How easy is it to access your AI infrastructure? Pure Storage has partnered with Lablup to make on-premises AI accessible and fast.

Lablup’s Backend.AI is an open-source computing resource orchestrator designed for AI/ML that makes AI easier to access for data scientists. By adding Pure Storage® FlashBlade®, the Backend.AI architecture delivers data as a service with simplicity and speed.

Let’s say that your company buys several new powerful GPU servers. You and your fellow data scientists are excited because you don’t have to wait for your training jobs to complete on your laptop anymore. You want to use the GPUs immediately, but it might not be that simple.

Your IT team may ask you a few questions before you can access the GPUs, such as:

  • How many CPU and GPU resources do you need?
  • What’s the estimated start and finish time?
  • Do you need shared storage and how big should it be?
  • How big are your data sets and how are you going to upload them?

And this may happen every time anyone on the team wants to use the GPUs.

Making AI accessible has never been easy.

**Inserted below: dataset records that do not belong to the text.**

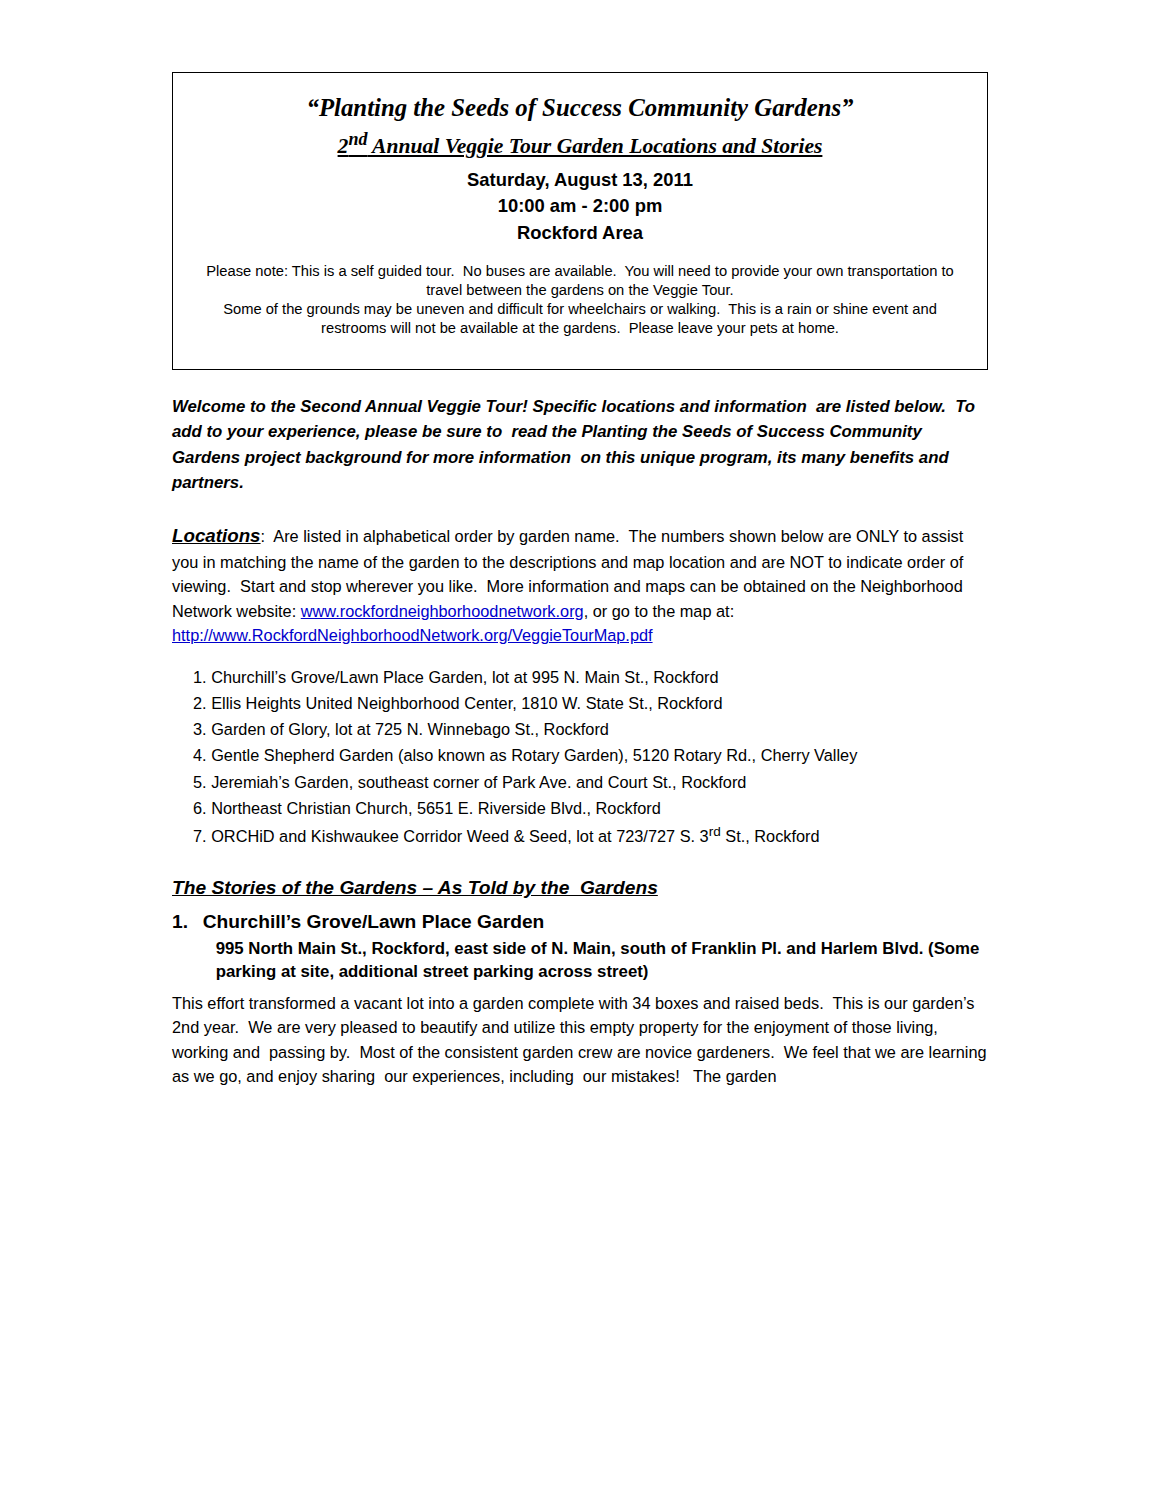“Planting the Seeds of Success Community Gardens”
2nd Annual Veggie Tour Garden Locations and Stories
Saturday, August 13, 2011
10:00 am - 2:00 pm
Rockford Area
Please note: This is a self guided tour. No buses are available. You will need to provide your own transportation to travel between the gardens on the Veggie Tour.
Some of the grounds may be uneven and difficult for wheelchairs or walking. This is a rain or shine event and restrooms will not be available at the gardens. Please leave your pets at home.
Welcome to the Second Annual Veggie Tour! Specific locations and information are listed below. To add to your experience, please be sure to read the Planting the Seeds of Success Community Gardens project background for more information on this unique program, its many benefits and partners.
Locations: Are listed in alphabetical order by garden name. The numbers shown below are ONLY to assist you in matching the name of the garden to the descriptions and map location and are NOT to indicate order of viewing. Start and stop wherever you like. More information and maps can be obtained on the Neighborhood Network website: www.rockfordneighborhoodnetwork.org, or go to the map at: http://www.RockfordNeighborhoodNetwork.org/VeggieTourMap.pdf
Churchill’s Grove/Lawn Place Garden, lot at 995 N. Main St., Rockford
Ellis Heights United Neighborhood Center, 1810 W. State St., Rockford
Garden of Glory, lot at 725 N. Winnebago St., Rockford
Gentle Shepherd Garden (also known as Rotary Garden), 5120 Rotary Rd., Cherry Valley
Jeremiah’s Garden, southeast corner of Park Ave. and Court St., Rockford
Northeast Christian Church, 5651 E. Riverside Blvd., Rockford
ORCHiD and Kishwaukee Corridor Weed & Seed, lot at 723/727 S. 3rd St., Rockford
The Stories of the Gardens – As Told by the Gardens
1. Churchill’s Grove/Lawn Place Garden
995 North Main St., Rockford, east side of N. Main, south of Franklin Pl. and Harlem Blvd. (Some parking at site, additional street parking across street)
This effort transformed a vacant lot into a garden complete with 34 boxes and raised beds. This is our garden’s 2nd year. We are very pleased to beautify and utilize this empty property for the enjoyment of those living, working and passing by. Most of the consistent garden crew are novice gardeners. We feel that we are learning as we go, and enjoy sharing our experiences, including our mistakes! The garden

AI is such a broad range of technologies. It’s far beyond just writing some Python code to train machine learning models. Building and operating an end-to-end AI infrastructure and system isn’t easy, even for big enterprises.

As described in this paper on hidden technical debt, the infrastructure required to support real-world ML systems is vast and complex. The ML code is only a small part of the system as you can see in the diagram below.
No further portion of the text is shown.